So, assuming the Justices focus on the legal issue, which is the president’s authority and the extraordinarily narrow judicial review, Trump’s characterization of the Order as a “ban” should have no impact.

But there’s another point, which is not really a legal point. The Justices certainly are aware of the firestorm kicked off by the tweets. We know that Ruth Bader Ginsburg already has a dim view of Trump’s credibility and style, as I wrote in How can Ginsburg participate in Travel Order case after her *campaign* statements about Trump?

The tweets appear to be taunting the Supreme Court, as George Conway (Kellyanne’s husband, who at one time was under consideration for Solicitor General) noted:

https://twitter.com/gtconway3d/status/871746245630590980

So no, I don’t think these tweets help Trump.
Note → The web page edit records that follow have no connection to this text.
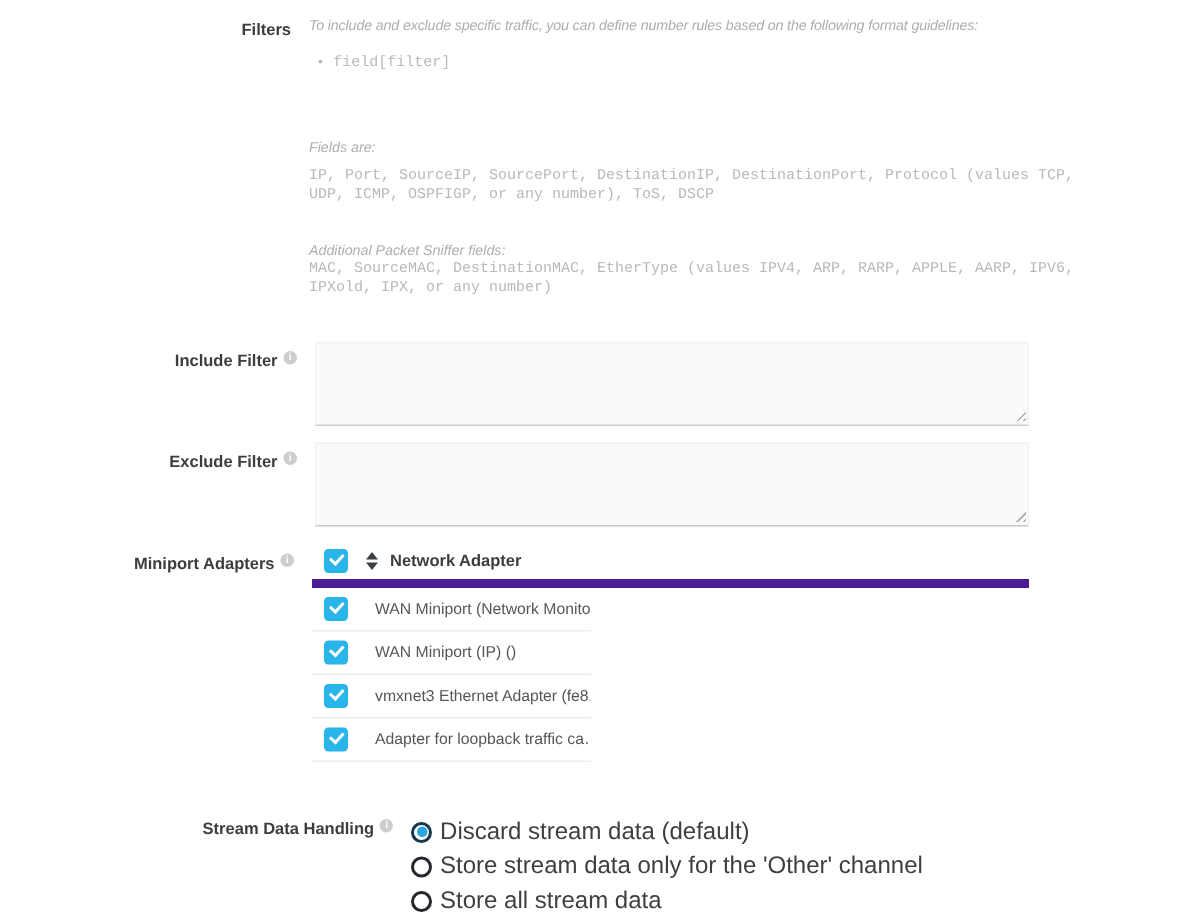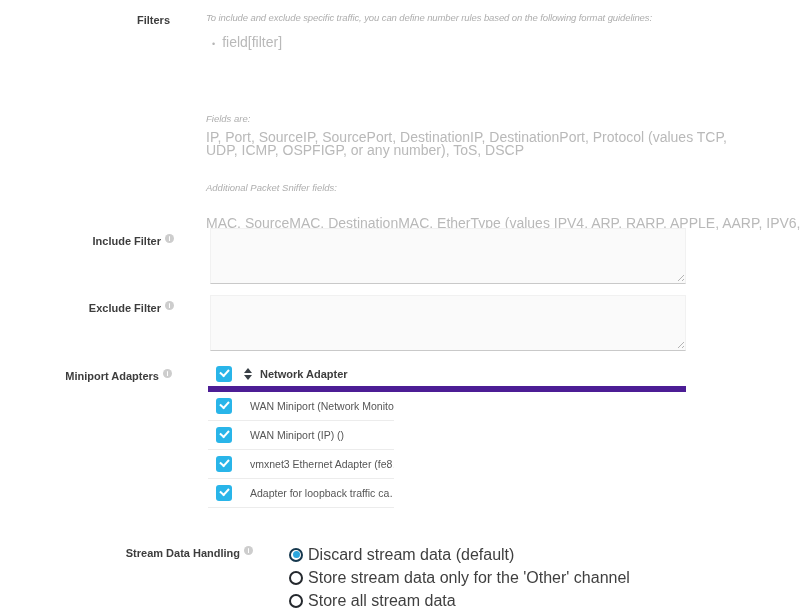--- a/index.html
+++ b/index.html
@@ -10,7 +10,7 @@
   .page-title { position:absolute; left:10px; top:8px; font-size:20px;
                 color:#36a9e1; letter-spacing:0.2px; }
 
-  .form-row { position:absolute; left:0; width:686px; display:flex;gap:24px; }
+  .form-row { position:absolute; left:0; width:686px; display:flex; }
   .row-label { width:306px; text-align:right; padding-right:0;
                font-size:11px; font-weight:bold; color:#3d3d3d; white-space:nowrap; }
   .row-content { margin-left:12px; width:480px; }

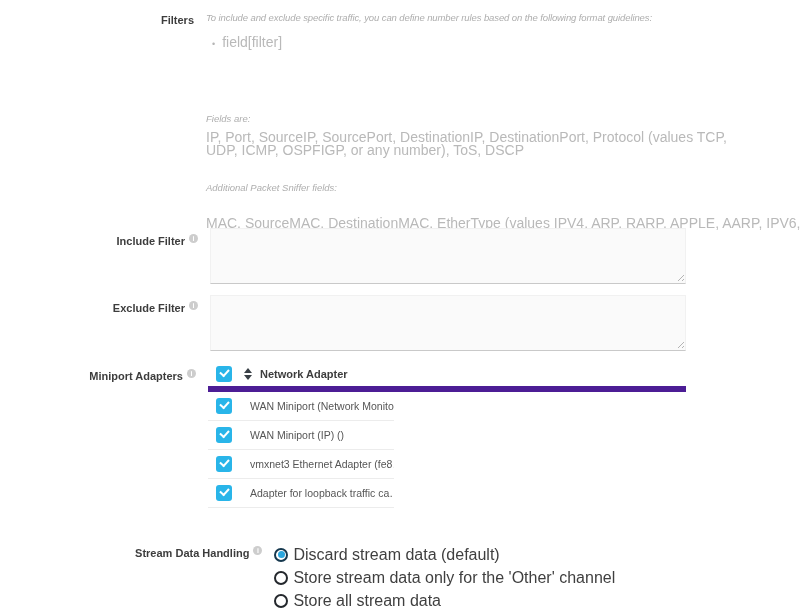--- a/index.html
+++ b/index.html
@@ -27,7 +27,7 @@
                 letter-spacing:-0.1px; white-space:nowrap; overflow:hidden; }
   .help-bullet { margin-top:13px; margin-left:6px; color:#b5b5b5; font-size:9px; }
   .bullet-dot { color:#b5b5b5; margin-right:7px; font-size:9px; }
-  .mono { font-family:Liberation Sans, sans-serif; font-size:14px;
+  .mono { font-family:Liberation Mono, monospace; font-size:10px;
           color:#b9b9b9; line-height:13px; white-space:pre; }
   .help-subhead { font-style:italic; color:#aeaeae; font-size:9.5px; }
   .mt-fields { margin-top:64px; }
I agree that Trump would be an impossible client to represent for this very reason. But perhaps he understands that this is not just a court fight, it’s a public opinion fight and he already knows how the media and punditry vote. They are not his audience.

On the legal front, the question is whether the Supreme Court Justices will take a personal view of this case, as have lower courts, or understand the enormous implications of the Courts taking on national security and immigration powers reserved for the President.

If the Supreme Court takes a sober view of this situation, Trump’s tweets and characterization of the travel order will have been just another media dust-up. But that’s a big “IF”.